Transcribed page contents
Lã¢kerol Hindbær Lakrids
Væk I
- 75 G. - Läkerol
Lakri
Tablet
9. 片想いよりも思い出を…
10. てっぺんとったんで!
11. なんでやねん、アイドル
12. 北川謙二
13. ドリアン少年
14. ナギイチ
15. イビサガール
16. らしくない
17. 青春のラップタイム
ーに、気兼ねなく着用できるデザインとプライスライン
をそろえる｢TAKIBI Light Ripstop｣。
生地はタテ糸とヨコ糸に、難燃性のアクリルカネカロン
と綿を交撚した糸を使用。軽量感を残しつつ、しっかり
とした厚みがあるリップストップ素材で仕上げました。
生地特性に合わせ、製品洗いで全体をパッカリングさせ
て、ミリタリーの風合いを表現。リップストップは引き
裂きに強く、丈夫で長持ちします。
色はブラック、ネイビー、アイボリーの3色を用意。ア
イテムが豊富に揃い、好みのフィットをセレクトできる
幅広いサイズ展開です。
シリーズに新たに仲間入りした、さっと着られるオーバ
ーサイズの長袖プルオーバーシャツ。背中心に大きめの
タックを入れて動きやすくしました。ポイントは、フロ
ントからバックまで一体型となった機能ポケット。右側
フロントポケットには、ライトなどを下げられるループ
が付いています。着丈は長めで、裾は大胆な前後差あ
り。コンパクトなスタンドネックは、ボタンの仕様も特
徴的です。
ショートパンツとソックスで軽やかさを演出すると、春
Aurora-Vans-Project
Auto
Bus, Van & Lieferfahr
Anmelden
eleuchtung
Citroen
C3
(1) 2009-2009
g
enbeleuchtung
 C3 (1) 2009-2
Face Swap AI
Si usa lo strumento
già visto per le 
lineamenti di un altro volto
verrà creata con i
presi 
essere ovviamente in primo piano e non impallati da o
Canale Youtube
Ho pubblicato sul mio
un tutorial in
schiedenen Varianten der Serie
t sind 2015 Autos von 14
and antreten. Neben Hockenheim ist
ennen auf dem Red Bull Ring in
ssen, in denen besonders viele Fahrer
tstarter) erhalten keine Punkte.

== Exercise instructions ==
Given the records above, restate word for word only the lines starting at the one with "シリーズに新たに仲間入りした、さっと着られるオーバ" and ending at the one with "lineamenti di un altro volto".

== Written response ==
シリーズに新たに仲間入りした、さっと着られるオーバ
ーサイズの長袖プルオーバーシャツ。背中心に大きめの
タックを入れて動きやすくしました。ポイントは、フロ
ントからバックまで一体型となった機能ポケット。右側
フロントポケットには、ライトなどを下げられるループ
が付いています。着丈は長めで、裾は大胆な前後差あ
り。コンパクトなスタンドネックは、ボタンの仕様も特
徴的です。
ショートパンツとソックスで軽やかさを演出すると、春
Aurora-Vans-Project
Auto
Bus, Van & Lieferfahr
Anmelden
eleuchtung
Citroen
C3
(1) 2009-2009
g
enbeleuchtung
 C3 (1) 2009-2
Face Swap AI
Si usa lo strumento
già visto per le 
lineamenti di un altro volto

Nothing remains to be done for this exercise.